Indeed, the threat posed by Islamic State fighters – about 15,000 – remains extremely serious. Since they no longer have a territory, it is possible that jihadists will try to use migrant boats to reach Europe and direct their attention there. Clearly, this was not such a serious problem when the Islamic State held swathes of territory in Syria and Iraq, since it focused its attention on state-building and territory expansion. Now that these two countries are more difficult to conquer, Libya could serve as a key territory from where Islamic State fighters could move to reach Southern European shores. Here, the shortsighted Western choice to remove Gaddafi, certainly a cruel dictator but one that the West could control, created a power vacuum that has resulted in a fertile and exploitable ground for jihadist groups in Libya.

Now that the Islamic State is only an illusion, terrorist attacks in Europe might become a more serious occurrence, and one that Western governments will need to monitor seriously. Therefore, the role of intelligence agencies will be crucial to ensure that the correct individuals are identified and tracked before they are able to commit atrocities, such as the recent attacks in France, Belgium, United Kingdom and Spain. Similarly, we might see an increase in law enforcement activities related to pre-emptive arrests at borders, something that will also risk alienating the very large sections of the Muslim community that are entirely peaceful. Moreover, cutting off the financial supply of terrorists – in this case jihadists in both the Muslim world and in Europe – will very important to weaken their capabilities.
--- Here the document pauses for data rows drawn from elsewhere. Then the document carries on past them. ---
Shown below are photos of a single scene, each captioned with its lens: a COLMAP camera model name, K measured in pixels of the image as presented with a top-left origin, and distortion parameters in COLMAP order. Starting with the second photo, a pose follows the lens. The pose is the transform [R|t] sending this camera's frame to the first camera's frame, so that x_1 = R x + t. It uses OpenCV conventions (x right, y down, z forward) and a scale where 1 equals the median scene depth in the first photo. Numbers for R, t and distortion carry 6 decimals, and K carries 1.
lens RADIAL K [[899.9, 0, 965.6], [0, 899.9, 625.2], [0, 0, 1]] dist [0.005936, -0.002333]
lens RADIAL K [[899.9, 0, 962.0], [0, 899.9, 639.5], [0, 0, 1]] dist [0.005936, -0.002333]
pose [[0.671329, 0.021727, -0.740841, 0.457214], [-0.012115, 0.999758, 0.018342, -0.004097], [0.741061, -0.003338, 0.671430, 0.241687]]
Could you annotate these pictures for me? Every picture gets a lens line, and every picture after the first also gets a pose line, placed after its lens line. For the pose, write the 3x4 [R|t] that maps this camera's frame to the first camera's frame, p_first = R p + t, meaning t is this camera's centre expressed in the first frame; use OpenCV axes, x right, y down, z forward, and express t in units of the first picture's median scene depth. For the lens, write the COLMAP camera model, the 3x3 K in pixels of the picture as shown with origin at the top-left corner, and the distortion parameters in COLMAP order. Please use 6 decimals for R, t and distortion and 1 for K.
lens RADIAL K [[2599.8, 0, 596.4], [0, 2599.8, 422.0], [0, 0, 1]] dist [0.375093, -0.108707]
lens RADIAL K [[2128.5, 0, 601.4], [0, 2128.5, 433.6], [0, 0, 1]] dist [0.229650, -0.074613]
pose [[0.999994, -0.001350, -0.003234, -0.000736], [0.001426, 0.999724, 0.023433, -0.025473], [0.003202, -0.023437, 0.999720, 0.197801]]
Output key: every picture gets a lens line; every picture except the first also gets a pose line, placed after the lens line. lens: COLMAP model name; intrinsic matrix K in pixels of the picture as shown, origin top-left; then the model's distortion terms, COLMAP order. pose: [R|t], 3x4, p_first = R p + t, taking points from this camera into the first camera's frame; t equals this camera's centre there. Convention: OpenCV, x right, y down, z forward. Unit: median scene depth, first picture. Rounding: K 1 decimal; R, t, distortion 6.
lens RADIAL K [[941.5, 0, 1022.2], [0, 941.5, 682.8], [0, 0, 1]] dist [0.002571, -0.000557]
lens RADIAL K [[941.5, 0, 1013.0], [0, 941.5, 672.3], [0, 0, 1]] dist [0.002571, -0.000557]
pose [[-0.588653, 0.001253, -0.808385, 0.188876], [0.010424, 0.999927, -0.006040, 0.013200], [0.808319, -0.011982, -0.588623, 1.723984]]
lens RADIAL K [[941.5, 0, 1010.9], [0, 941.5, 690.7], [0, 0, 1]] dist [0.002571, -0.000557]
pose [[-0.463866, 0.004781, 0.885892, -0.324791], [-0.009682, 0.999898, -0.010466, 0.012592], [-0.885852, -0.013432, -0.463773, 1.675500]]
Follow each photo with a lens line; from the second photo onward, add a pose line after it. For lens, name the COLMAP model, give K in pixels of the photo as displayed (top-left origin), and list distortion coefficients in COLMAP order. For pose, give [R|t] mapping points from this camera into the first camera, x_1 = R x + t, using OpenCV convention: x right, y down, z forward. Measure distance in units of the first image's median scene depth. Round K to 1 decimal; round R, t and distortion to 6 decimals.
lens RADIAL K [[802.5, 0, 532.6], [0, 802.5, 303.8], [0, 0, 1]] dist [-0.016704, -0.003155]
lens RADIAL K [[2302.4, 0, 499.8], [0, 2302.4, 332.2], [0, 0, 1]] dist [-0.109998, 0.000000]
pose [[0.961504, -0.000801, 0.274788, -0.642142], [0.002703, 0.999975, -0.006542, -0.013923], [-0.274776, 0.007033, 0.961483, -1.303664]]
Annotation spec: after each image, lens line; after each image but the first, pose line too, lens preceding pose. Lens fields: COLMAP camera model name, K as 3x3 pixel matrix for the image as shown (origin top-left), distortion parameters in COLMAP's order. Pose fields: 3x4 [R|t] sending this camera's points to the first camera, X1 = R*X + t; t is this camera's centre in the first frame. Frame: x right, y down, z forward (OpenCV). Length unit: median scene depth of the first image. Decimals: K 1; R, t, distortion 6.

This is a tactic that has been used succesfully in the fight against another type of serious crime, that is organised crime, especially in Italy.

It is true that the Islamic State is territorially almost dead. However, it maintains a very strong media apparatus that is able to radicalise people across the globe without the need of a strongly hierarchical organisational structure. The challenge for the anti-Islamic State coalition will be removing the media power of the terrorist group. Cyber-terrorism is and will remain a threat, even if the Islamic State has lost its territories. Cyber-crimes could also be used to raise terrorist funds. The so-called ‘electronic jihad’, conducted through social media, often coincides with physical acts of terrorism and protest, while jihadist forums distribute hacking manuals and tools to promote and coordinate cyber-attacks – another 'weapon' for the Islamic State. Therefore, the Internet can serve as the conduit for terrorist recruitment and propaganda, enabling highly decentralised networks to work in small groups without central control.

On this topic, the Italian Minister of the Interior Marco Minniti has been very clear: we need big communication companies, such as Google, Facebook and Twitter to help avoid the spread of atrocious and hateful content online. Monitoring forums and financial sources, denying terrorists access to the internet, disrupting operations and undermining objectives, and conversing with jihadists to challenge their beliefs will be very important. In the end, the aim is to draw people out of the movement and to deter potential recruits. The goal is to deradicalise those foreign fighters who might return to Europe, ready to recruit new people and launch attacks either in small cells or as lone wolves. Again, the role of intelligence agencies will be very important to make sure that extremists and potential terrorists are identified and ‘disarmed’ before they commit a terrorist attack. The Islamic State might have lost territories but is far from being entirely dead.